Des profs de yoga lessivé.e.s, qui n’ont plus le temps ou l’argent de pratiquer pour elleux-mêmes, et qui finissent par culpabiliser de prêcher des discours qu’iels ne s’appliquent pas, s’interrogeant les un.e.s les autres d’un air fiévreux : « et toi, tu as encore le temps pour ta pratique ? » Juliette témoigne également de la fatigue physique liée au métier, qui l’oblige à aller régulièrement chez l’ostéopathe.
Complainte de la prof automate
Juliette comme Célia ont choisi de retrouver un métier salarié et continuent de donner quelques cours de yoga à côté. Elles ne sont pas les seules à avoir fait ce choix : selon un sondage mené par le Syndicat National des Professeurs de Yoga (SNPY) en 2021, 76% des enseignant.e.s ne vivent que partiellement de leur enseignement, et 55% d’entre eux cumulent plusieurs emplois. C’est également le choix qu’a fait Corinne, cadre dans une entreprise de services à l’environnement et professeure de yoga à temps partiel. Elle aimerait bien enseigner le yoga à temps plein, mais ne saute pas le pas du fait de la précarité du statut. Elle a connu les cours arrêtés du jour au lendemain par des studios et la pression lorsque ses cours n’étaient pas suffisamment pleins. Elle pressent également la possible dégradation de sa relation au yoga lorsque son enseignement devient la principale source de revenus. Elle ne souhaite pas que la discipline devienne une source d’intranquillité et de questionnements. L’accumulation des cours pour subvenir à ses besoins entraîne un phénomène bien connu chez les professeur.e.s de yoga : la standardisation des cours, qui deviennent de plus en plus mécaniques, à défaut de temps pour les préparer, pour pratiquer, pour explorer. Un enseignement qui devient industriel, à rebours de l’intention originelle qui les pousse à transmettre la discipline.
La question à mille euros, à laquelle cet article ne répondra pas, reste : est-il possible de vivre convenablement de l’enseignement du yoga ? Comme le souligne Juliette, ce métier reste loin d’être le pire, et ce notamment parce qu’il reste une orientation choisie. A ce titre, les parcours de « déconversion » des professeur.e.s de yoga révèlent souvent qu’il s’agit de personnes plutôt privilégiées, qui ont donc la possibilité, tant financière que sociale, de revenir à des métiers plus conventionnels et mieux valorisés matériellement
Peut-on vivre de l’enseignement du yoga ?

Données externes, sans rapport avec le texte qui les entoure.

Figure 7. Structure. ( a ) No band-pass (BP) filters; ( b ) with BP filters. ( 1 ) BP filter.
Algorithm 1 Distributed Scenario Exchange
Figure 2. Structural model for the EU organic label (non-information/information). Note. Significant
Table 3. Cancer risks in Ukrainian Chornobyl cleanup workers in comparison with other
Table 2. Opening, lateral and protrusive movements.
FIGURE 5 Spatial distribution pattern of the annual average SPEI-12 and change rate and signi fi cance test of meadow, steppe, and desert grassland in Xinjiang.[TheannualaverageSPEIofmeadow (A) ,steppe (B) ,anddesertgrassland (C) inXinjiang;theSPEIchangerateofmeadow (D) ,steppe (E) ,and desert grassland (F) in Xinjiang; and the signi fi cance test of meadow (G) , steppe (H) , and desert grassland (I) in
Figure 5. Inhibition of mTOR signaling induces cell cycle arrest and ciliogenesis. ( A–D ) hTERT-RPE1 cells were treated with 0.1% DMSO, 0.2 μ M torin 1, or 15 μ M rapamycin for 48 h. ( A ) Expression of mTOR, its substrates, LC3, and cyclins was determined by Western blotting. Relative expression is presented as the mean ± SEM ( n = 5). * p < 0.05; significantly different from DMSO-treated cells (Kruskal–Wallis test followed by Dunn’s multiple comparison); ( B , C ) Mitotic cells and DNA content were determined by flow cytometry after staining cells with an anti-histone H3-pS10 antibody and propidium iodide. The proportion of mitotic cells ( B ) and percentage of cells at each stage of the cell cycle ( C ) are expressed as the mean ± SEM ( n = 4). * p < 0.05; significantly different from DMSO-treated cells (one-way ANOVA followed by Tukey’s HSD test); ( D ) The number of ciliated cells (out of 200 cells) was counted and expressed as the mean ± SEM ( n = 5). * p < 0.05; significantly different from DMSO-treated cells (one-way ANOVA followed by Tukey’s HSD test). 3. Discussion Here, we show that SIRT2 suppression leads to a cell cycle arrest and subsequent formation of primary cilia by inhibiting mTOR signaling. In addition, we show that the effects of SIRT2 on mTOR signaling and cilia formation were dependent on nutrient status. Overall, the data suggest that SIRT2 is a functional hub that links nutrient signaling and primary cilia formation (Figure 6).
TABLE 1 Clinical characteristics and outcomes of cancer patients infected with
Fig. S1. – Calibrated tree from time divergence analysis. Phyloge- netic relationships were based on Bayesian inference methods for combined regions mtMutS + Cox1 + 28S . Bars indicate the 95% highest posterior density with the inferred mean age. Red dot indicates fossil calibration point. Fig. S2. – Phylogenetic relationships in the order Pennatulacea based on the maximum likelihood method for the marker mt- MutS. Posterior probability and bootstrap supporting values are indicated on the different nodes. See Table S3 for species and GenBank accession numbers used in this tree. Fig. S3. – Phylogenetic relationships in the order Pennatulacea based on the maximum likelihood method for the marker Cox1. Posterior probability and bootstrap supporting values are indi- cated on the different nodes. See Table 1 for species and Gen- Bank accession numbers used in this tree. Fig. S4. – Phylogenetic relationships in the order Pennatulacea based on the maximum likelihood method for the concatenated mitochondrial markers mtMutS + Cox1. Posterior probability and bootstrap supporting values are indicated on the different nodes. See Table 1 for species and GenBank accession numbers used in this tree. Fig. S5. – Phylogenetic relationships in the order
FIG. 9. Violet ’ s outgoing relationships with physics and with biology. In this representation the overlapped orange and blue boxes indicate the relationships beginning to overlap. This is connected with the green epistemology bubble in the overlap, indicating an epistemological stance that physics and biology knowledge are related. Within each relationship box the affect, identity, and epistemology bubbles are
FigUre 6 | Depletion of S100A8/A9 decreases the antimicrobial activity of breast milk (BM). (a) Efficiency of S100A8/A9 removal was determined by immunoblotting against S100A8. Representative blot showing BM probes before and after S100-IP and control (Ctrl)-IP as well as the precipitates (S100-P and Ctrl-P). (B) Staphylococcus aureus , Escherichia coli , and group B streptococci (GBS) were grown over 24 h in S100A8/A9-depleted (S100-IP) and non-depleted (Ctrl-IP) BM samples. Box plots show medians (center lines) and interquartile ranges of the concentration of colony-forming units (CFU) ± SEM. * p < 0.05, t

Alors, cet article est-il une complainte de privilégié.e.s ? Il souhaite d’une part informer sur la réalité du métier, idéalisée et dont la précarité est bien souvent tue. D’autre part, le nivellement par le bas des conditions de travail ne rend service à personne. Cela me fait penser à la fois où on m’avait rétorqué, lorsque malade, j’avais du annuler un cours, que “je pouvais quand même venir enseigner, prof de yoga c’est pas non plus la mine ou l’usine”. Se dire et se faire dire qu’il y a pire ne peut que mener vers une pente glissante et dangereuse. Enfin, cet article soulève la question de la pérennité de l’enseignement du yoga en tant que profession, dans un contexte où se multiplient les formations à l’enseignement du yoga, nouveau filon boosté par la possibilité (laborieuse et coûteuse) d’accès à des financements publics, qui permet aux professeur.e.s désormais formateurices d’accéder à une rémunération correcte… Avec pour conséquence de nourrir une dynamique type pyramide de Ponzi : des professeur.e.s qui ne vivent pas de leurs cours, qui lancent des formations pour former d’autres professeur.e.s qui eux-mêmes ne vivront pas de leurs cours, etc.
Alors, comment imaginer d’autres façons d’organiser l’enseignement du yoga, qui soient plus justes pour les enseignant.e.s ? On vous laisse le micro.
Merci à Célia, Corinne, Juliette et Laure pour leurs témoignages.